October Art Exhibit: Anne Coffey and Alexandra Sellon
October 04, 2015 1:00 pm - October 28, 2015 5:00 pm
Keyes Gallery at WWML
"Explorations, Near and Far"
Exhibition of works by Branford artists, Anne Coffey and Alexandra Sellon - October 4-28, 2015
Exhibit Opening - Sunday, October 11, 4-6 pm
Anne Coffey – Biography
Anne is a former teacher, who frequently took painting classes to offset her left-brain world of high school math and computer science. She especially enjoyed watercolor, but as she explains, “teaching is very demanding and leaves little time for other pursuits.” It wasn’t until Anne retired several years ago that she was able to focus on her interest more fully. “One of the huge rewards of retirement,” she says, “is the availability of time to spend on things we love, like creating art.”
Anne Coffey - Artist Statement
I have always loved “making art.” But, growing up in the Midwest in the 50’s, I thought my life choices involved nursing, secretarial work, or teaching. Luckily for me, I loved teaching and spent most of my teaching career with teenagers. Great fun!
Interestingly enough, I chose math as my concentration. There is a lot of correlation between math and art, mostly involving patterns. I constantly find myself noticing patterns around me…..in nature, in shadows, in skies. I’ve recently been working with watercolor and collage, mostly using patterns. With collage I unexpectedly found that I like abstract patterning and much of my recent work reflects that.
I’m drawn to watercolor. As unnerving as it can be, I rather like the fact that I am never at any time quite certain what the end result is going to look like! The vibrancy of watercolor, the movement and the mingling of the paint….lovely. And it’s such a thrill when a piece I’ve made really pleases me.
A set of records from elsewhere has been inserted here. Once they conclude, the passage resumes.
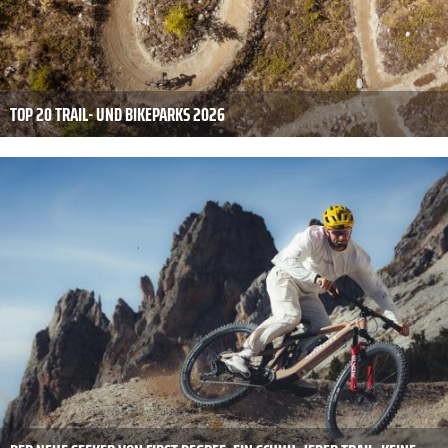
TOP 20 TRAIL- UND BIKEPARKS 2026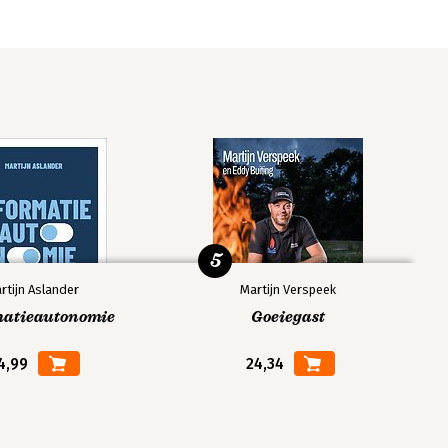
5
rtijn Aslander
Martijn Verspeek
matieautonomie
Goeiegast
4,99
24,34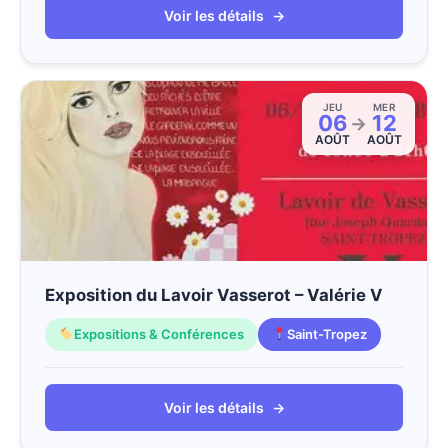
Voir les détails
→
JEU
MER
06
12
→
AOÛT
AOÛT
Exposition du Lavoir Vasserot – Valérie V
Expositions & Conférences
Saint-Tropez
Voir les détails
→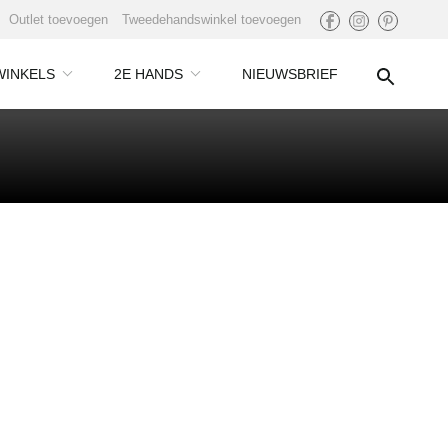
Outlet toevoegen
Tweedehandswinkel toevoegen
WINKELS
2E HANDS
NIEUWSBRIEF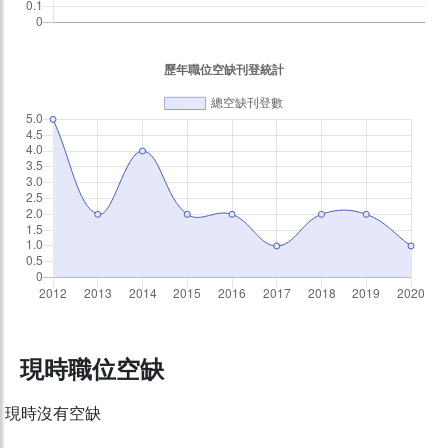
現時職位空缺
現時沒有空缺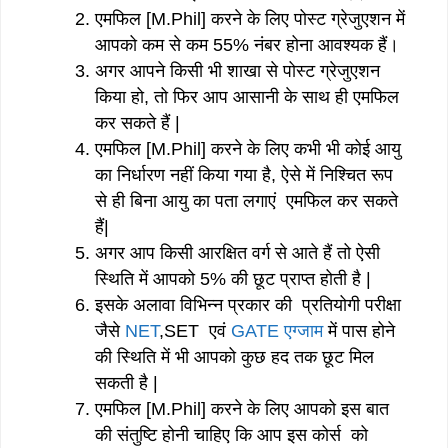
एमफिल [M.Phil] करने के लिए पोस्ट ग्रेजुएशन में
आपको कम से कम 55% नंबर होना आवश्यक हैं।
अगर आपने किसी भी शाखा से पोस्ट ग्रेजुएशन
किया हो, तो फिर आप आसानी के साथ ही एमफिल
कर सकते हैं |
एमफिल [M.Phil] करने के लिए कभी भी कोई आयु
का निर्धारण नहीं किया गया है, ऐसे में निश्चित रूप
से ही बिना आयु का पता लगाएं एमफिल कर सकते
हैं|
अगर आप किसी आरक्षित वर्ग से आते हैं तो ऐसी
स्थिति में आपको 5% की छूट प्राप्त होती है |
इसके अलावा विभिन्न प्रकार की प्रतियोगी परीक्षा
जैसे
NET
,SET एवं
GATE एग्जाम
में पास होने
की स्थिति में भी आपको कुछ हद तक छूट मिल
सकती है |
एमफिल [M.Phil] करने के लिए आपको इस बात
की संतुष्टि होनी चाहिए कि आप इस कोर्स को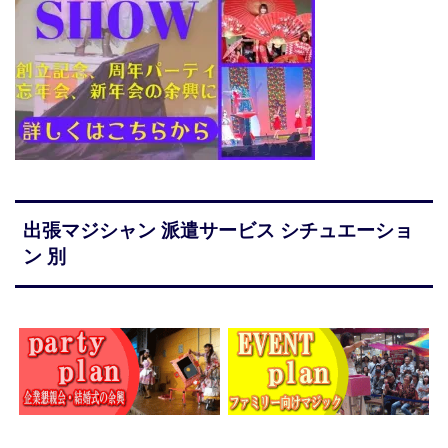
出張マジシャン 派遣サービス シチュエーショ
ン 別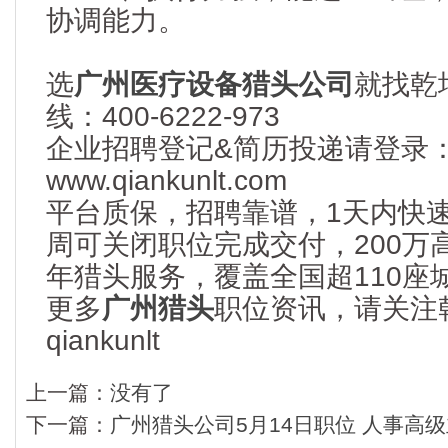
协调能力。
选
广州医疗设备猎头公司
就找乾
线：400-6222-973
企业招聘登记&简历投递请登录
www.qiankunlt.com
平台质保，招聘靠谱，1天内快
周可关闭职位完成交付，200万
年猎头服务，覆盖全国超110座
更多
广州猎头
职位
资
讯，请关注
qiankunlt
上一篇：
没有了
下一篇：
广州猎头公司5月14日职位 人事高级主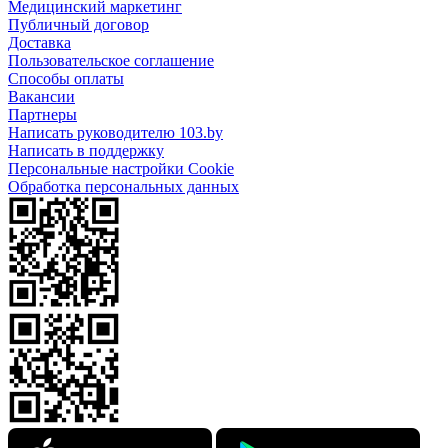
Медицинский маркетинг
Публичный договор
Доставка
Пользовательское соглашение
Способы оплаты
Вакансии
Партнеры
Написать руководителю 103.by
Написать в поддержку
Персональные настройки Cookie
Обработка персональных данных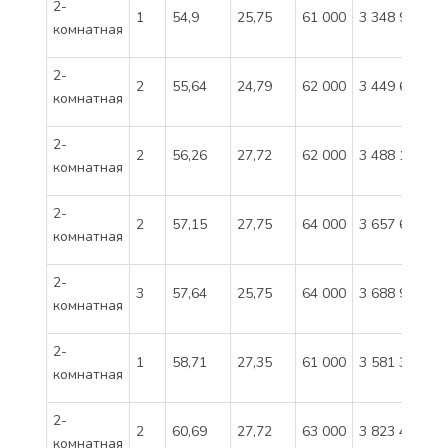
2-
1
54,9
25,75
61 000
3 348 900
комнатная
2-
2
55,64
24,79
62 000
3 449 680
комнатная
2-
2
56,26
27,72
62 000
3 488 120
комнатная
2-
2
57,15
27,75
64 000
3 657 600
комнатная
2-
3
57,64
25,75
64 000
3 688 960
комнатная
2-
1
58,71
27,35
61 000
3 581 310
комнатная
2-
2
60,69
27,72
63 000
3 823 470
комнатная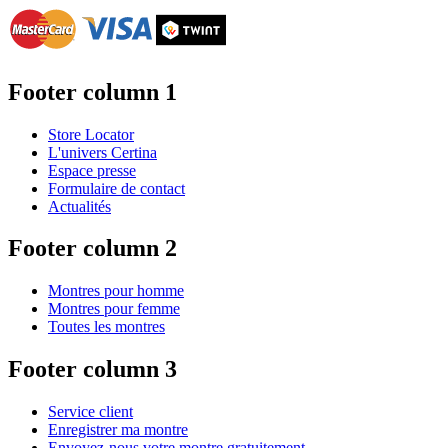
Footer column 1
Store Locator
L'univers Certina
Espace presse
Formulaire de contact
Actualités
Footer column 2
Montres pour homme
Montres pour femme
Toutes les montres
Footer column 3
Service client
Enregistrer ma montre
Envoyez-nous votre montre gratuitement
Alexandra K. Sellon - Artist Statement
For me, painting begins with an ink drawing as a kind of armature for the watercolor washes and pungent chalk overlays that follow.
I like to draw in nature, Branford Point or Stony Creek here in Connecticut, but also in transit to other climes, particularly on trains. I've always done these ink drawings that subsequently were painted at home, a visual in which to sink back to the moment when the drawing was done, unfurl the paint and let something new come out, like a bud holding its color till the water and the brush releases it.
The first time painting in watercolor I saw and liked the effect water has on pigment: first, a sparkling mix, then something fluxes and takes form, and provides a surprise for the eye and mind...it seems as though the artist, supposedly in control, is actually in league with another creature: nature itself.